In this paper we consider this Internet loss characteristic and the property of long-term correlation within a speech signal together, to mitigate the impact of packet losses. This is accomplished by an adaptive choice of the packetization interval of the voice stream at the sender. When a packet is lost, the receiver can use adjacent signal segments to conceal the loss to the user, because a high similarity can be assumed due to the adaptive packetization at the sender. The subjective quality of the proposed scheme as well as its applicability within the current Internet environment (high loss rates, common audio tools, standard speech codecs) are discussed.

Table of Contents

This work was funded in part by the BMBF (German Ministry of Education and Research) and the DFN (German Research Network)

Background

To tackle the problem of lost packets (which for speech transmission means annoying signal drop-outs and a possibly disrupted conversation), different techniques have been proposed, which can be divided as follows:

Considering a scenario with the presence of numerous, low-bandwidth speech flows in the Internet, most of the approaches have scalability limitations, because they either introduce high per-flow state overhead in Internet routers (reservation), data overhead (redundancy mechanisms) or delay overhead (interleaving, receiver-based concealment).

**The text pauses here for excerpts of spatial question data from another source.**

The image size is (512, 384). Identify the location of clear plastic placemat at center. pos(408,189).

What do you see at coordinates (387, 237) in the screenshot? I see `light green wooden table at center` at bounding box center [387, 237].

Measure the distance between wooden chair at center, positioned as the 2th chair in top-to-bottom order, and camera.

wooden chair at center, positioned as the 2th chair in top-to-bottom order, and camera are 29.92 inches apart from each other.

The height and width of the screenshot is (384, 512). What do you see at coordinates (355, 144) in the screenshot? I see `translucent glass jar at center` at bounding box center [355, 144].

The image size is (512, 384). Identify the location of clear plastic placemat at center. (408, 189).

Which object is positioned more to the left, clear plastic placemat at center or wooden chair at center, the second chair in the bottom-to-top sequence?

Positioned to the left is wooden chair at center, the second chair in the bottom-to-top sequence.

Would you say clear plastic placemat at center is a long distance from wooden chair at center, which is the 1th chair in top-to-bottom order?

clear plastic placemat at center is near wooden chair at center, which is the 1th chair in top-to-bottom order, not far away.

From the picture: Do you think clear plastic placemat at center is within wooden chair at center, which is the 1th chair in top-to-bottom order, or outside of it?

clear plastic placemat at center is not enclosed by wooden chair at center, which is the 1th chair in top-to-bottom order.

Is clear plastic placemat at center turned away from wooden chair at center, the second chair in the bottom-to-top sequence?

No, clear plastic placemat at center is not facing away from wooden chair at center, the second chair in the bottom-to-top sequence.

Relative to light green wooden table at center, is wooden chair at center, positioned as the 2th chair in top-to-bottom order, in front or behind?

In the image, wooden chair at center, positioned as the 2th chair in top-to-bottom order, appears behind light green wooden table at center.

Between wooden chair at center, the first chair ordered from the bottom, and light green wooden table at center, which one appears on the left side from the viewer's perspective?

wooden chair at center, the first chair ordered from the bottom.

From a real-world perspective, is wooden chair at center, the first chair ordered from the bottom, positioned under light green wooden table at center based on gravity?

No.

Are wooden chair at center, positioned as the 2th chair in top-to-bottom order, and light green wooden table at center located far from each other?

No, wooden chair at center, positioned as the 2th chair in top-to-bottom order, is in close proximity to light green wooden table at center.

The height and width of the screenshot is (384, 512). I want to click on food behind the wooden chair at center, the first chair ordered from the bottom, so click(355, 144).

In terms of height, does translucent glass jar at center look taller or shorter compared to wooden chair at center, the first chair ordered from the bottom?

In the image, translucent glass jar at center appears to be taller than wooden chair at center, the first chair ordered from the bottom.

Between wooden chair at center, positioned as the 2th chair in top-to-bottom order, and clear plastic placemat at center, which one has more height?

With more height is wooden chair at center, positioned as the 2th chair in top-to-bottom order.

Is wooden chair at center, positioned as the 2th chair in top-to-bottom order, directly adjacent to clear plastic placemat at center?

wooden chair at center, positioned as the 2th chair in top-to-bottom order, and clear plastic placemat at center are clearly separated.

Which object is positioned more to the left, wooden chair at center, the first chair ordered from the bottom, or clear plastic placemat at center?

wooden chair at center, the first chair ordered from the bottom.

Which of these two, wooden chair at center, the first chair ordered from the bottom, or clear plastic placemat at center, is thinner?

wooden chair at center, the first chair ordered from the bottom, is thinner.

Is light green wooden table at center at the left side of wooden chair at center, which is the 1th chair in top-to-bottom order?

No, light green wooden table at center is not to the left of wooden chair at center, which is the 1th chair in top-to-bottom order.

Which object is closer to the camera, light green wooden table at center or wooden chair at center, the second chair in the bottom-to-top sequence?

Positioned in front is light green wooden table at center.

Further compression of the speech signal leads to a reduction in the overall amount of data to be sent over the network, i.e. the payload per packet is reduced. Yet the number of packets stays the same (when maintaining the packetization time interval), thus inducing the same per-packet processing cost as before in the network.

Due to the nature of current speech codecs, also adaptation of the coder output bitrate to the network conditions, as well as a layered distribution of the coder output signal is not feasible. We therefore propose a scheme called Adaptive Packetization and Concealment (AP/C, [15]) and discuss its applicability in the Internet/Mbone environment.
The paper is structured as follows:...

Adaptive Packetization

  The part of the sender algorithm interfacing to the audio device copies PCM samples from the audio input device to its input buffer and returns the position of the maximum of the auto-correlation function p(c) of the input segment of a size of at least 2 pmax (pmax being the correlation window size; c being the ``chunk'' number; evaluation of the auto-correlation function starts at pmin to constitute a lower bound on possible chunk/packet sizes). Then, the input buffer pointer is moved by p(c) samples (thus constituting a ``chunk''), c is incremented and if necessary new audio samples are fetched from the audio device.

If no periodicity was found in the signal (i.e. the content of the "chunk" is unvoiced speech or noise), p(c) is close to pmax (Fig. 1). Thus, by applying a fixed bound pu (minimal length of a chunk classified as ``unvoiced'') to p(c) and p(c-1), as well as applying another bound $\Delta p$ to the first derivative of p(c), it is possible to detect speech transitions. The detection routine may run in parallel and can be combined with silence detection.

To alleviate the incurred header overhead, which would be prohibitive for IP if every chunk is sent in one packet, two consecutive chunks are associated to one packet (see figures 1 and 2, s(n): time domain signal n: sample number).


 
Figure 1:  AP/C sender operation: transition voiced / unvoiced

AP/C sender operation: transition ``voiced'' / ``unvoiced''



 
Figure 2:  AP/C sender operation: transition unvoiced / voiced
AP/C sender operation: transition unvoiced / voiced


Adaptive packetization of speech transitions

If a vu transition has been detected, the ``transition chunk'' is partitioned into two parts ca and cb (8a/b in Fig. 1) with p(ca) set to p(c-1) and p(cb)=p(c)-p(ca) (p(c) being the original chunk size). Note that if cmod2 = 0, the chunk c-1 (no. 7 in Fig. 1) is sent as a packet containing just one chunk.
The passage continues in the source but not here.